Restate word for word the lines from the one containing "MONTAÑA ANNAPURNA" through the end of the listing below, with both ends included.
BEGIN Dataset
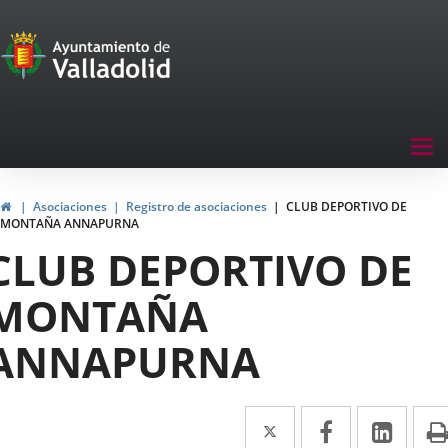
Portal
Saltar al contenido
de
Participación
Menu
Tog
navegación
nav
Participación
Inicio
Asociaciones
Registro de asociaciones
CLUB DEPORTIVO DE
MONTAÑA ANNAPURNA
CLUB DEPORTIVO DE
MONTAÑA
ANNAPURNA
Twitter
Enlace
Facebook
Enlace
Link
Enla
END Dataset
§ **Result**:
MONTAÑA ANNAPURNA
CLUB DEPORTIVO DE
MONTAÑA
ANNAPURNA
Twitter
Enlace
Facebook
Enlace
Link
Enla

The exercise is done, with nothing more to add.